Amazon called this a common practice standard across the retail industry. It also said that when multiple sellers offer the same product, they are consolidated into a single listing and sellers compete for the Buy Box for said product.
However, in searches for “manual coffee grinder” and “tree hammock,” sellers pointed out multiple examples of nearly identical products with different names.
Part of the reason there are so many sellers peddling the same products from the same factories is because of that low barrier to entry.
“Anyone with a few hundred bucks to maybe $3,000 can attempt to start a business or roll out a product,” Weber said.
Winning at Amazon has gotten tougher
But, sellers said, this doesn’t necessarily yield the best merchant or customer experience.
While acknowledging there was a point when third-party sellers helped Amazon expand its catalog, Frigo noted, “I will say it’s annoying as a [shopper] to have to look through pages of the same product to find something unique.”
And, as more merchants cannibalize each other’s sales on Amazon, the situation ultimately devolves into a race to the bottom on price until most go out of business, Weber said.
“It really comes down to who’s the best marketer or who has the most money to dump into [pay-per-click marketing] and product giveaways,” Frigo added.
Sellers also have to do a lot more research now, using tools such as Jungle Scout to determine best seller rank (BSR), or roughly how many units of a given product will sell per month, before deciding what to offer, Frigo said.
“There used to be a running joke you could buy 25-cent oil diffusers from China and sell them on Amazon for $25, and almost every product was like that. These days, it’s a much different game,” Frigo said. “It’s much more important to build a brand, stay within a niche. It’s very difficult to make money these days just buying random stuff [and] trying to resell it.”

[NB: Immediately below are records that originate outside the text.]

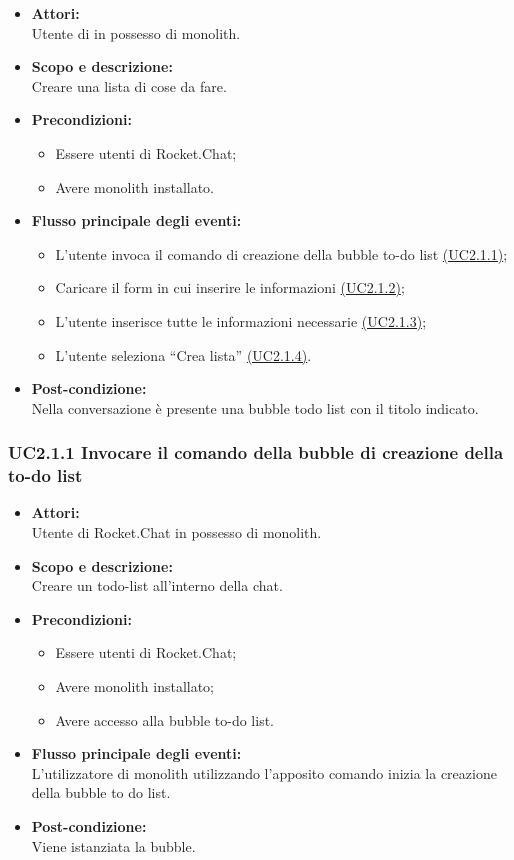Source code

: \begin{itemize}
	\item \textbf{Attori:}
	\\Utente di  in possesso di monolith.
	\item \textbf{Scopo e descrizione:} 
	\\Creare una lista di cose da fare.
	\item \textbf{Precondizioni:}
	\begin{itemize}
		\item Essere utenti di Rocket.Chat;
		\item Avere monolith installato.
	\end{itemize}
	\item \textbf{Flusso principale degli eventi:}
	\begin{itemize}
		\item L’utente invoca il comando di creazione della bubble to-do list \hyperref[UC2.1.1]{(UC2.1.1)};
		\item Caricare il form in cui inserire le informazioni \hyperref[UC2.1.2]{(UC2.1.2)};
		\item L’utente inserisce tutte le informazioni necessarie \hyperref[UC2.1.3]{(UC2.1.3)};
		\item L’utente seleziona “Crea lista” \hyperref[UC2.1.4]{(UC2.1.4)}.
	\end{itemize}
	\item \textbf{Post-condizione:}
	\\Nella conversazione è presente una bubble todo list con il titolo indicato.
\end{itemize}

\subsubsection{UC2.1.1 Invocare il comando della bubble di creazione della to-do list} \label{UC2.1.1}

\begin{itemize}
	\item \textbf{Attori:}
	\\Utente di Rocket.Chat in possesso di monolith.
	\item \textbf{Scopo e descrizione:} 
	\\Creare un todo-list all'interno della chat.
	\item \textbf{Precondizioni:}
	\begin{itemize}
		\item Essere utenti di Rocket.Chat;
		\item Avere monolith installato;
		\item Avere accesso alla bubble to-do list.
	\end{itemize}
	\item \textbf{Flusso principale degli eventi:}
	\\L’utilizzatore di monolith utilizzando l'apposito comando inizia la creazione della bubble to do list.
	\item \textbf{Post-condizione:}
	\\Viene istanziata la bubble.
\end{itemize}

Using those manual coffee grinders as an example, Frigo said sellers will sometimes distinguish products by changing a feature like a knob, adding accessories like a measuring spoon or packaging the product in a velvet bag.
“A good private label product should be an improvement over the existing options, not merely a copy—but, unfortunately, any legitimately improved [product] on Amazon will soon be followed by a slew of copycats,” Weber said. “That’s just the nature of the Marketplace, and natural selection will determine which products remain and which go under in the end. This process works well for Amazon, however, since the Marketplace always wins.”
Brands still have power
Amazon seller Dave Hamrick, who published the findings from Jungle Scout, said it’s a good reminder that what differentiates products—even from the same manufacturer—is the experience a consumer has in buying and owning it.
Amazon sellers can struggle with this because the ecommerce platform controls so much of that experience. Hamrick noted that sellers can distinguish themselves with high-quality packaging, as well as through informative product listings and friendly customer service.
“In a related dynamic, your grocery store brand salsa may be made in the same factory, and maybe even be essentially the same recipe, as a name brand salsa, but is sold at a discount because it lacks the brand power,” Ross said. “Same source, essentially similar products, different brands and go-to-market strategies.”
But, outside Amazon, Ross said the fact so many brands and retailers share manufacturers raises two points that are seemingly at odds, but are actually two sides of the same coin.
“On the one hand, it demonstrates that brand does have power. The ability to charge a premium for the same product made in the same factory would argue that consumers do see value in brand,” he said.
“On the other hand, it should be a caution that in situations where manufacturing is shared or a business doesn’t have a strong brand, price, selection, experience and other factors, [it] can easily tip consumers to other options.”